Salivary bioscience has found increased utilization within pediatric research, given the non-invasive nature of self-collecting saliva for measuring biological markers. With this growth in pediatric utility, more understanding is needed of how social-contextual factors, such as socioeconomic factors or status (SES), influence salivary bioscience in large multi-site studies. Socioeconomic factors have been shown to influence non-salivary analyte levels across childhood and adolescent development. However, less is understood about relationships between these socioeconomic factors and salivary collection methodological variables (e.g., time of saliva collection from waking, time of day of saliva collection, physical activity prior to saliva collection, and caffeine intake prior to saliva collection). Variability in salivary methodological variables between participants may impact the levels of analytes measured in a salivary sample, thus serving as a potential mechanism for non-random systematic biases in analytes.
Our objective is to examine relationships between socioeconomic factors and salivary bioscience methodological variables within the Adolescent Brain Cognitive Development Study© cohort of children aged 9-10 years old ( = 10,567 participants with saliva samples).
We observed significant associations between household socioeconomic factors (poverty status, education) and salivary collection methodological variables (time since waking, time of day of sampling, physical activity, and caffeine intake). Moreover, lower levels of household poverty and education were significantly associated with more sources of potential bias in salivary collection methodological variables (e.g., longer times since waking, collections later in the day, higher odds of caffeine consumption, and lower odds of physical activity). Consistent associations were not observed with neighborhood socioeconomic factors and salivary methodological variables.

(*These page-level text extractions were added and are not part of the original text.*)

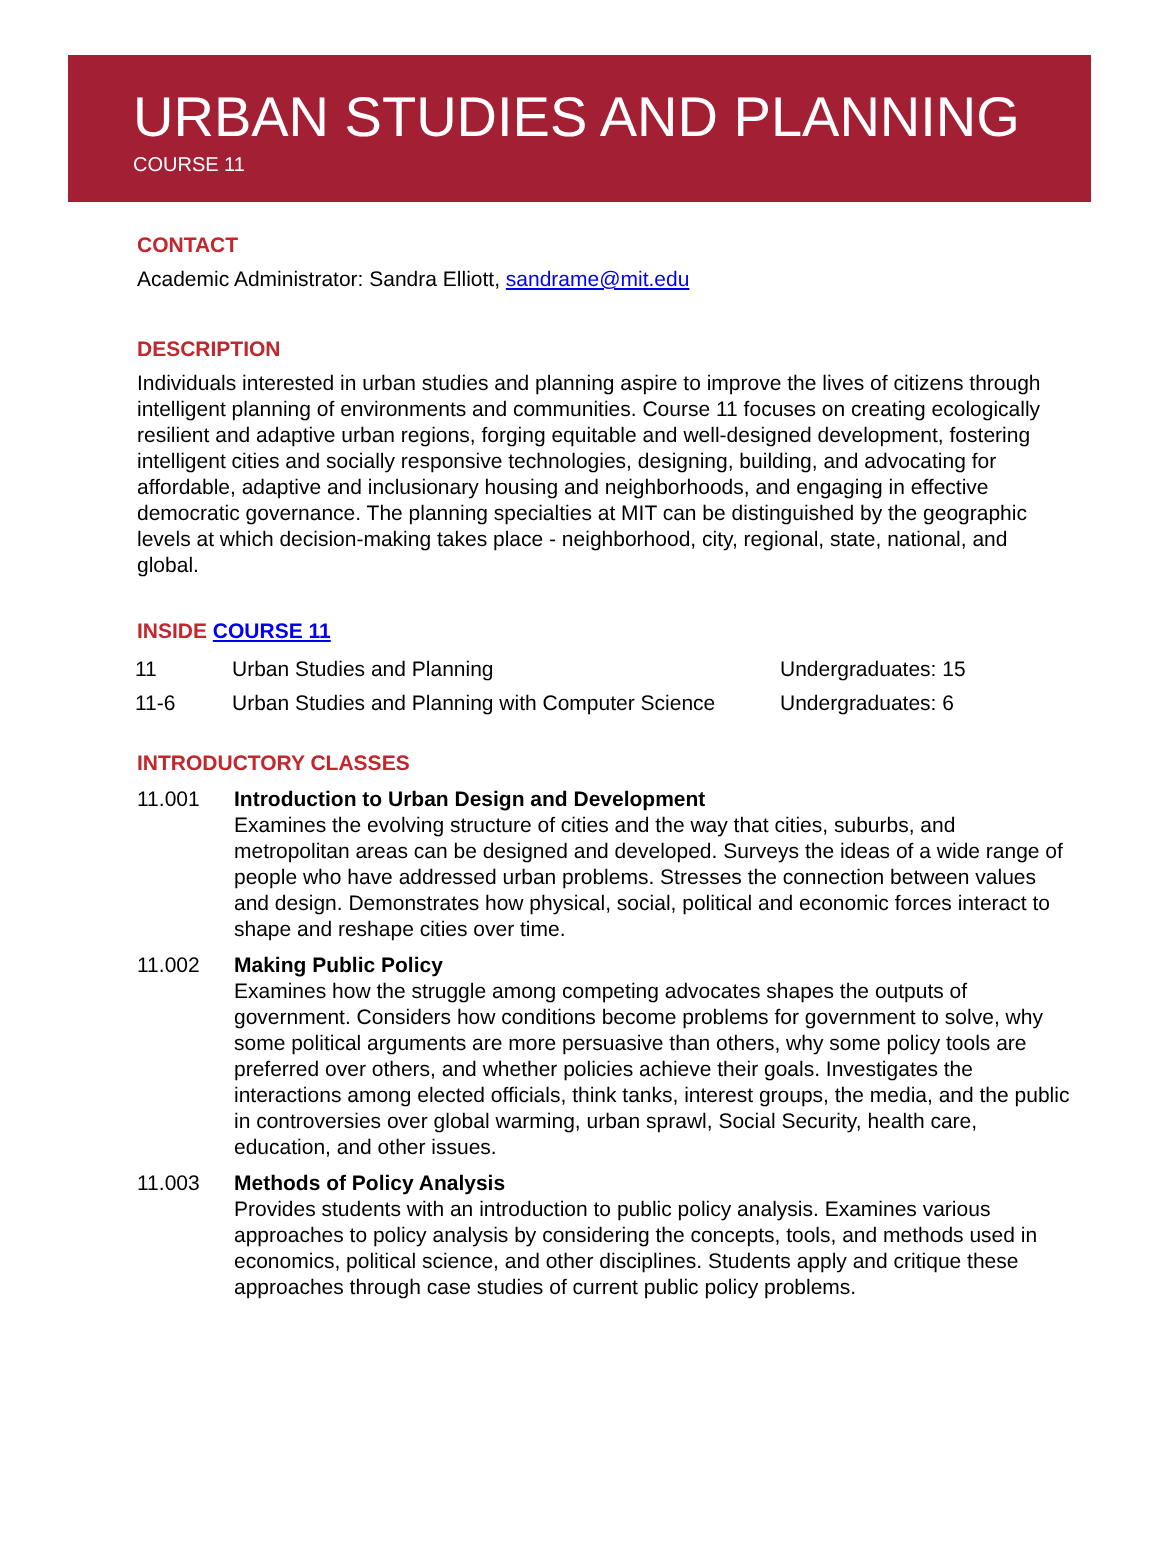URBAN STUDIES AND PLANNING
COURSE 11
CONTACT
Academic Administrator: Sandra Elliott, sandrame@mit.edu
DESCRIPTION
Individuals interested in urban studies and planning aspire to improve the lives of citizens through intelligent planning of environments and communities. Course 11 focuses on creating ecologically resilient and adaptive urban regions, forging equitable and well-designed development, fostering intelligent cities and socially responsive technologies, designing, building, and advocating for affordable, adaptive and inclusionary housing and neighborhoods, and engaging in effective democratic governance. The planning specialties at MIT can be distinguished by the geographic levels at which decision-making takes place - neighborhood, city, regional, state, national, and global.
INSIDE COURSE 11
| 11 | Urban Studies and Planning | Undergraduates: 15 |
| 11-6 | Urban Studies and Planning with Computer Science | Undergraduates: 6 |
INTRODUCTORY CLASSES
11.001 Introduction to Urban Design and Development
Examines the evolving structure of cities and the way that cities, suburbs, and metropolitan areas can be designed and developed. Surveys the ideas of a wide range of people who have addressed urban problems. Stresses the connection between values and design. Demonstrates how physical, social, political and economic forces interact to shape and reshape cities over time.
11.002 Making Public Policy
Examines how the struggle among competing advocates shapes the outputs of government. Considers how conditions become problems for government to solve, why some political arguments are more persuasive than others, why some policy tools are preferred over others, and whether policies achieve their goals. Investigates the interactions among elected officials, think tanks, interest groups, the media, and the public in controversies over global warming, urban sprawl, Social Security, health care, education, and other issues.
11.003 Methods of Policy Analysis
Provides students with an introduction to public policy analysis. Examines various approaches to policy analysis by considering the concepts, tools, and methods used in economics, political science, and other disciplines. Students apply and critique these approaches through case studies of current public policy problems.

Previous literature demonstrates associations between collection methodological variables and measurements of salivary analyte levels, particularly with analytes that are more sensitive to circadian rhythms, pH levels, or rigorous physical activity. Our novel findings suggest that unintended distortions in measured salivary analyte values, potentially resulting from the non-random systematic biases in salivary methodology, need to be intentionally incorporated into analyses and interpretation of results. This is particularly salient for future studies interested in examining underlying mechanisms of childhood socioeconomic health inequities in future analyses.
由于自我采集唾液来测量生物标志物具有非侵入性,唾液生物科学在儿科研究中得到了越来越多的应用。随着儿科应用的增加,我们需要更多地了解社会背景因素(如社会经济因素或地位(SES))如何影响大型多站点研究中的唾液生物科学。社会经济因素已被证明会影响整个儿童和青少年发育过程中的非唾液分析物水平。然而,人们对这些社会经济因素与唾液采集方法学变量(例如,从醒来开始采集唾液的时间、采集唾液的一天中的时间、采集唾液前的体力活动以及采集唾液前的咖啡因摄入)之间的关系了解甚少。参与者之间唾液采集方法学变量的差异可能会影响唾液样本中分析物的水平,因此这可能是分析物中存在非随机系统偏差的潜在机制。
我们的目标是在青少年大脑认知发育研究©队列中检查社会经济因素与 9-10 岁儿童( = 10,567 名有唾液样本的参与者)唾液生物科学方法变量之间的关系。
我们观察到家庭社会经济因素(贫困状况、教育程度)与唾液采集方法学变量(醒来后时间、采样时间、体力活动和咖啡因摄入)之间存在显著关联。此外,家庭贫困程度和教育程度较低与唾液采集方法学变量中更多潜在偏差来源显著相关(例如,醒来后时间较长、白天较晚采集、咖啡因摄入的几率较高、体力活动的几率较低)。与邻里社会经济因素和唾液方法学变量之间没有观察到一致的关联。
先前的文献表明,收集方法变量与唾液分析物水平的测量之间存在关联,特别是与对昼夜节律、pH 值或剧烈体力活动更敏感的分析物。我们的新发现表明,需要将测量唾液分析物值中不可避免的扭曲,可能是由于唾液方法学中的非随机系统偏差,有意纳入分析和解释结果中。对于未来研究中感兴趣的、未来分析中儿童社会经济健康不平等的潜在机制的研究,这一点尤为重要。